WHAT YOU WILL DO:
1. Translate this sentence from the passage on the fiber-reinforced plastic product into Spanish: "The outer layer 220 may have the same configuration as the molded article 100."
2. In the passage on the fiber-reinforced plastic product, what particle diameter range is called more preferable for the calcium compound?
3. Write the next few sentences of the passage on the fiber-reinforced plastic product, picking up after its final sentence.

As shown in FIG. 3, in the fiber-reinforced plastic product 200, the outer layer 220 is disposed on the fiber-reinforced plastic layer 210. That is, in the fiber-reinforced plastic product 200, at least a part of the surface of the fiber-reinforced plastic layer 210 is covered by the outer layer 220, and the outer layer 220 is exposed in a direction opposite to the fiber-reinforced plastic layer 210. The outer layer 220 contains a calcium compound and a resin, and has a salt of inositol phosphate with at least one metal element selected from the group consisting of silver, zinc, and copper on the surface 221.

The outer layer 220 may have the same configuration as the molded article 100.

In addition, the surface 221 of the outer layer 220 may have the same configuration as the surface 101 of the molded article 100. That is, as shown in FIG. 2, the surface 221 may have the calcium compound 104 exposed on the surface, the inositol phosphate 102 retained on the calcium compound, and the metal element 103 that is coordinated with the inositol phosphate.

Examples of the calcium compound contained in the outer layer and preferable aspects are the same as those of the calcium compound contained in the molded article 100.

The outer layer 220 may contain the above-described calcium compounds alone or in combination of two or more. The content of the calcium compound in the outer layer 220 is not particularly limited. The calcium compound may be contained in an amount of, for example, 20% by mass or more and 60% by mass or less, or may be contained in an amount of 30% by mass or more and 60% by mass or less, with respect to the entire outer layer.

The particle diameter of the calcium compound in the outer layer 220 is not particularly limited, but is preferably equal to or less than the average thickness of the outer layer, more preferably one-fifth or less of the average thickness of the outer layer, and even more preferably one-tenth or less of the average thickness of the outer layer. More specifically, the particle diameter of the calcium compound is preferably 1 μm or more and 400 μm or less, more preferably 5 μm or more and 200 μm or less, and even more preferably 10 μm or more and 100 μm or less. The particle diameter of the calcium compound may be 10 μm or more and 50 μm or less. The method for measuring the particle diameter of the calcium compound is the same as above.

EXTRACTED MATERIAL:
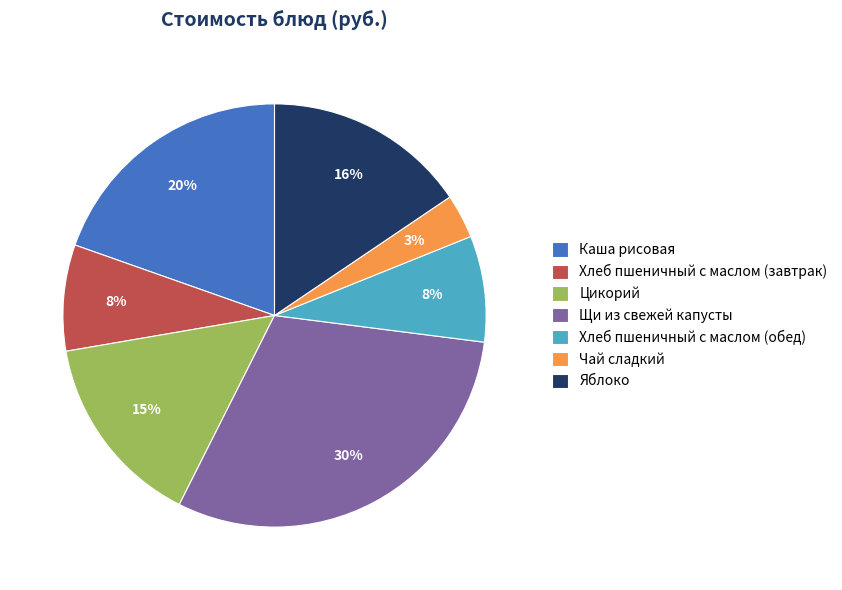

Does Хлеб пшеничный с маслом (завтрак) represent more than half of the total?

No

...

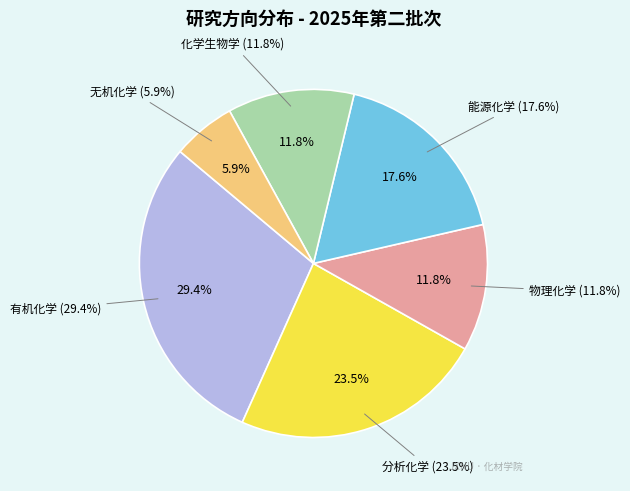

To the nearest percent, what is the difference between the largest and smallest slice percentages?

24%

EXPECTED RESPONSES:
1. La capa exterior 220 puede tener la misma configuración que el artículo moldeado 100.

2. 5 μm or more and 200 μm or less.

3.
Examples of the resin contained in the outer layer 220 include a thermoplastic resin and a thermosetting resin, but the resin is not particularly limited. From the viewpoint of improving the strength of the fiber-reinforced plastic product 200, the outer layer preferably contains a thermosetting resin.

Examples of the thermosetting resin that can be contained in the outer layer include an unsaturated polyester resin, a phenol resin, a polyamide resin, an epoxy resin, a vinyl ester resin, a polyimide resin, a urea resin, a melamine resin, and the like.

Examples of the thermoplastic resin that can be contained in the outer layer include a polyamide resin, a polypropylene resin, and the like.

As the resin contained in the outer layer 220, any one of an unsaturated polyester resin, a vinyl ester resin, and a mixed resin of an unsaturated polyester resin and a vinyl ester resin is preferable. According to the aspect, the strength of the outer layer is increased, and there is a tendency that the calcium compound can be more reliably prevented from being detached from the outer layer. In addition, the mixing ratio of each resin in the above mixed resin is not particularly limited.

The content of the resin in the outer layer 220 is not particularly limited. The content of the resin may be appropriately adjusted so that the content of the calcium compound in the outer layer is within the above range.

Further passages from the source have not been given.